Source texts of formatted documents
- - - - -
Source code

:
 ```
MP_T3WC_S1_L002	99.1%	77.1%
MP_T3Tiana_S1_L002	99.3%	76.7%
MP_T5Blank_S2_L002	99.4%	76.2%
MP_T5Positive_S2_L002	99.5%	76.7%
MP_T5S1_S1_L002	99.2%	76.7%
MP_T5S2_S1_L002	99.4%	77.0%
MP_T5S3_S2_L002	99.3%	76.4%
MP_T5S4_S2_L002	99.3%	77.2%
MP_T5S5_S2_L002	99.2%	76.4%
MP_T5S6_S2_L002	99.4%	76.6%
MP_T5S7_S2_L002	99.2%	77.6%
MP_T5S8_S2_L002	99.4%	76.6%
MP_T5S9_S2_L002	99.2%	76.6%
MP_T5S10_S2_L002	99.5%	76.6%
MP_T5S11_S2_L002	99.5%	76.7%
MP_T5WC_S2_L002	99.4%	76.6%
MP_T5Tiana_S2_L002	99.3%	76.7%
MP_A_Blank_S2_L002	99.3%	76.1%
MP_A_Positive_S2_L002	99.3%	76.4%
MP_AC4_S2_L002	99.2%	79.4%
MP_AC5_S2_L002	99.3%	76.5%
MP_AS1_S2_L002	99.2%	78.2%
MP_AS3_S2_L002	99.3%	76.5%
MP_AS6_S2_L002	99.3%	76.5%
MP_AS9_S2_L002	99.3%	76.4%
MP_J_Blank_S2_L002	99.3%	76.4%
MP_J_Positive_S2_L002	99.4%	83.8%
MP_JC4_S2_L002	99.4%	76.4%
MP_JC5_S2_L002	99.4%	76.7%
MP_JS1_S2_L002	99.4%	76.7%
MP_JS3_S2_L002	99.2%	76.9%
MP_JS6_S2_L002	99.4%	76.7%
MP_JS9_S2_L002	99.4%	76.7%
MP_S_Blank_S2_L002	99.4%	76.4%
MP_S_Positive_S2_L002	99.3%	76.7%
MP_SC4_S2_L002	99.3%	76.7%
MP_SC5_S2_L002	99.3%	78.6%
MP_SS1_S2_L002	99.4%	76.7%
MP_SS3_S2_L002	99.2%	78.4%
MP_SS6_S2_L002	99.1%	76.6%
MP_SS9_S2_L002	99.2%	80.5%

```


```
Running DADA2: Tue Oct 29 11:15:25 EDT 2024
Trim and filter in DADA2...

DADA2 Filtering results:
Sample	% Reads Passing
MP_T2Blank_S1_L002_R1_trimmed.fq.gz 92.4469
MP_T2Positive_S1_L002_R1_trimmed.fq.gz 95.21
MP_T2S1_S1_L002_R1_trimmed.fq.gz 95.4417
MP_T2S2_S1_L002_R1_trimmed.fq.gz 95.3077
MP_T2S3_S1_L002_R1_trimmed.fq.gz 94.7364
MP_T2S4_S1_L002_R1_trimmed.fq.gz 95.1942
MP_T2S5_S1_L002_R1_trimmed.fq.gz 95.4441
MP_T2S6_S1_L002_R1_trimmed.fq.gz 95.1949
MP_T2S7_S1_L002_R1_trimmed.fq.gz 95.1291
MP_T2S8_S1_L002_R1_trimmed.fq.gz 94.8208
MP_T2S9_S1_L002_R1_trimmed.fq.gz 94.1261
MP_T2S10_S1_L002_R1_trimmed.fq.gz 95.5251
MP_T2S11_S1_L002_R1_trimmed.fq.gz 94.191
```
- - - - -
#### [To do]
In full and without alteration, write out the data above.

#### [Your response]
Source code

:
 ```
MP_T3WC_S1_L002	99.1%	77.1%
MP_T3Tiana_S1_L002	99.3%	76.7%
MP_T5Blank_S2_L002	99.4%	76.2%
MP_T5Positive_S2_L002	99.5%	76.7%
MP_T5S1_S1_L002	99.2%	76.7%
MP_T5S2_S1_L002	99.4%	77.0%
MP_T5S3_S2_L002	99.3%	76.4%
MP_T5S4_S2_L002	99.3%	77.2%
MP_T5S5_S2_L002	99.2%	76.4%
MP_T5S6_S2_L002	99.4%	76.6%
MP_T5S7_S2_L002	99.2%	77.6%
MP_T5S8_S2_L002	99.4%	76.6%
MP_T5S9_S2_L002	99.2%	76.6%
MP_T5S10_S2_L002	99.5%	76.6%
MP_T5S11_S2_L002	99.5%	76.7%
MP_T5WC_S2_L002	99.4%	76.6%
MP_T5Tiana_S2_L002	99.3%	76.7%
MP_A_Blank_S2_L002	99.3%	76.1%
MP_A_Positive_S2_L002	99.3%	76.4%
MP_AC4_S2_L002	99.2%	79.4%
MP_AC5_S2_L002	99.3%	76.5%
MP_AS1_S2_L002	99.2%	78.2%
MP_AS3_S2_L002	99.3%	76.5%
MP_AS6_S2_L002	99.3%	76.5%
MP_AS9_S2_L002	99.3%	76.4%
MP_J_Blank_S2_L002	99.3%	76.4%
MP_J_Positive_S2_L002	99.4%	83.8%
MP_JC4_S2_L002	99.4%	76.4%
MP_JC5_S2_L002	99.4%	76.7%
MP_JS1_S2_L002	99.4%	76.7%
MP_JS3_S2_L002	99.2%	76.9%
MP_JS6_S2_L002	99.4%	76.7%
MP_JS9_S2_L002	99.4%	76.7%
MP_S_Blank_S2_L002	99.4%	76.4%
MP_S_Positive_S2_L002	99.3%	76.7%
MP_SC4_S2_L002	99.3%	76.7%
MP_SC5_S2_L002	99.3%	78.6%
MP_SS1_S2_L002	99.4%	76.7%
MP_SS3_S2_L002	99.2%	78.4%
MP_SS6_S2_L002	99.1%	76.6%
MP_SS9_S2_L002	99.2%	80.5%

```


```
Running DADA2: Tue Oct 29 11:15:25 EDT 2024
Trim and filter in DADA2...

DADA2 Filtering results:
Sample	% Reads Passing
MP_T2Blank_S1_L002_R1_trimmed.fq.gz 92.4469
MP_T2Positive_S1_L002_R1_trimmed.fq.gz 95.21
MP_T2S1_S1_L002_R1_trimmed.fq.gz 95.4417
MP_T2S2_S1_L002_R1_trimmed.fq.gz 95.3077
MP_T2S3_S1_L002_R1_trimmed.fq.gz 94.7364
MP_T2S4_S1_L002_R1_trimmed.fq.gz 95.1942
MP_T2S5_S1_L002_R1_trimmed.fq.gz 95.4441
MP_T2S6_S1_L002_R1_trimmed.fq.gz 95.1949
MP_T2S7_S1_L002_R1_trimmed.fq.gz 95.1291
MP_T2S8_S1_L002_R1_trimmed.fq.gz 94.8208
MP_T2S9_S1_L002_R1_trimmed.fq.gz 94.1261
MP_T2S10_S1_L002_R1_trimmed.fq.gz 95.5251
MP_T2S11_S1_L002_R1_trimmed.fq.gz 94.191
```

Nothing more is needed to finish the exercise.